My next probing question: What about the warranty? I’m thinking a bed that costs $27,000 should really last a lifetime and never get body impressions. Indeed, the warranty is a long one for the industry – 25 years. But if you buy this bed, expect to get body impressions. Their warranty, like most mattress manufacturers’ warranties, does not cover body impressions (unless they are excessive). I never got a straight answer about what constitutes “excessive” for this luxury brand, nor could I find it on the company’s website. I did notice that the topper was flattened somewhat where I had laid on it. (I wish I could say that I’m super-skinny, but I’m about average size and weight.)

The bed was soft. It was as if you took a plush mattress and put a very nice quality feather-bed or topper on top. Really, that’s what it felt like. It was cloud-like for sure, but lots of beds that we sell are cloud-like for a fraction of the cost.

What I took away from visiting the showroom was a favorable impression of this luxury brand, despite its being unaffordable, impractical, and definitely out of reach for most people. I also left with greater certainty that a comfortable bed cannot be made that totally resists body impressions. If you can’t do it for $27,000, then it can’t be done.

I slept so well on the mattress on that hotel mattress

Frequently, a customer’s night in a hotel will trigger a visit to our store. “I slept so well on on that hotel mattress,” my customer exclaims. Perhaps she stayed at the Westin, the Hilton, or the Marriott. “I loved it so much that I pulled the covers off the mattress and looked at the label! I want a bed JUST like that one!”

hotel mattress
I Loved That Hotel Mattress!

Why might you sleep so well on a hotel mattress?
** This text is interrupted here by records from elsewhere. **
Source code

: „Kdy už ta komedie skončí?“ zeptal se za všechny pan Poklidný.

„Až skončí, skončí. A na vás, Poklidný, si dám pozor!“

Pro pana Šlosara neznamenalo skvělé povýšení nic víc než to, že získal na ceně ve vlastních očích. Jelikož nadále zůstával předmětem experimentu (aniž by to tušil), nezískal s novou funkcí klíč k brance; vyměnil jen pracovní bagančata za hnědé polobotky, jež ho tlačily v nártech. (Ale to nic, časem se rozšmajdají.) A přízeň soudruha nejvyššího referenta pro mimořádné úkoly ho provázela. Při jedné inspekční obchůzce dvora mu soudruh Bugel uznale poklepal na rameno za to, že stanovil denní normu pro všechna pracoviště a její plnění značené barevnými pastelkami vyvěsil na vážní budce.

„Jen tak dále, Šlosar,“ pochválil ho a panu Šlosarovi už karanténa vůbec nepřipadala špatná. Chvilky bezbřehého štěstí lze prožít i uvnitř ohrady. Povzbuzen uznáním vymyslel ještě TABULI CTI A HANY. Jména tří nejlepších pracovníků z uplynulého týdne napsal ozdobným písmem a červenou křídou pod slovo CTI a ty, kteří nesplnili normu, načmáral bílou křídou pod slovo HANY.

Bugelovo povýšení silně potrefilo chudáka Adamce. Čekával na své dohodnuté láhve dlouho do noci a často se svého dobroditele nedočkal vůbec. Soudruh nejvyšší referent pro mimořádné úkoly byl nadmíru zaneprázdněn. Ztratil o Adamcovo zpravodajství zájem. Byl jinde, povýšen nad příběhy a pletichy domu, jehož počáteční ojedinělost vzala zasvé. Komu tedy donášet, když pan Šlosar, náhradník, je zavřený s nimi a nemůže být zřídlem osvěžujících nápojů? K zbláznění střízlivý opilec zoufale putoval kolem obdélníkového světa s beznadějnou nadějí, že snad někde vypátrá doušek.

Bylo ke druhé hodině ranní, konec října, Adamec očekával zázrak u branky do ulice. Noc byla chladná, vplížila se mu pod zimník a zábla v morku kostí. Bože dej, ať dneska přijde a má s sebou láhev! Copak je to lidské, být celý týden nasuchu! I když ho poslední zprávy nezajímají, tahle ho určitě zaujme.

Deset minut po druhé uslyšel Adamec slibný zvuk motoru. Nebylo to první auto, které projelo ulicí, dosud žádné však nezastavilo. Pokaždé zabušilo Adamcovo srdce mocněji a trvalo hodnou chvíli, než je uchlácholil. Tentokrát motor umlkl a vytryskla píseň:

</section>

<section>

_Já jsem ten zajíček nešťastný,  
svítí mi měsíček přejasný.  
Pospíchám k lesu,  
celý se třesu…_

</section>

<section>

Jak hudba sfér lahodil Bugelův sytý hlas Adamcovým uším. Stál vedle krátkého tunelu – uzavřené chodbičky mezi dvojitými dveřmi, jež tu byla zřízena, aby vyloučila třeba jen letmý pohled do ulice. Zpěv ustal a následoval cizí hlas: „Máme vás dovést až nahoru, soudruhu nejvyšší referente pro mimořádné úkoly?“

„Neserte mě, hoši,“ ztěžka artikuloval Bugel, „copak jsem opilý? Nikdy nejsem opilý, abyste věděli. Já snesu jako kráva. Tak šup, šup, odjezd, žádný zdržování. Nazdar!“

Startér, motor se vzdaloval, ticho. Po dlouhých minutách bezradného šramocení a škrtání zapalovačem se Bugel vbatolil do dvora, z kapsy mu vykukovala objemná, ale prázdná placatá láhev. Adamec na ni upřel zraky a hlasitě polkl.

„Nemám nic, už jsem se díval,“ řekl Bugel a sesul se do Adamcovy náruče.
  • Unlike your mattress at home, the hotel mattress was probably NOT worn out. It was probably relatively new, so it offered nice support for your body.
  • Though you may think that nice hotels have the most expensive mattresses for their guests, this is not usually the case. Most hotels order mattresses in bulk directly from mattress manufacturers, and while the specifications for these mattresses are adequate, the mattresses in hotels are rarely top-of-the-line in quality.
  • Don’t underestimate the effect of high quality bed sheets on your overall impression of the bed. The luxury of the mattress pad or topper, layered with crisp white bed sheets, nestled neatly under a fresh down comforter with a clean cotton duvet cover all add to the overall comfort of the mattress.

What’s the takeaway?

If your mattress is worn out, and you are not sleeping well, you need a new one. But don’t order it directly from the hotel. If you order the mattress set directly from the hotel, you will pay double what you would pay for a mattress with the same specs in a typical sleep shop. Also, “Good Sleep” is the product of many factors. Of course, having a supportive, comfortable mattress is one of the most important factors. But other factors may be just as important: a darkened room, a comfortable room in terms of temperature, a lack of noise or the addition of white noise, and soft bed sheets that fit properly. So at the hotel, was it really the mattress, or was it the atmosphere and “mattress toppings” that helped you sleep better than you normally do?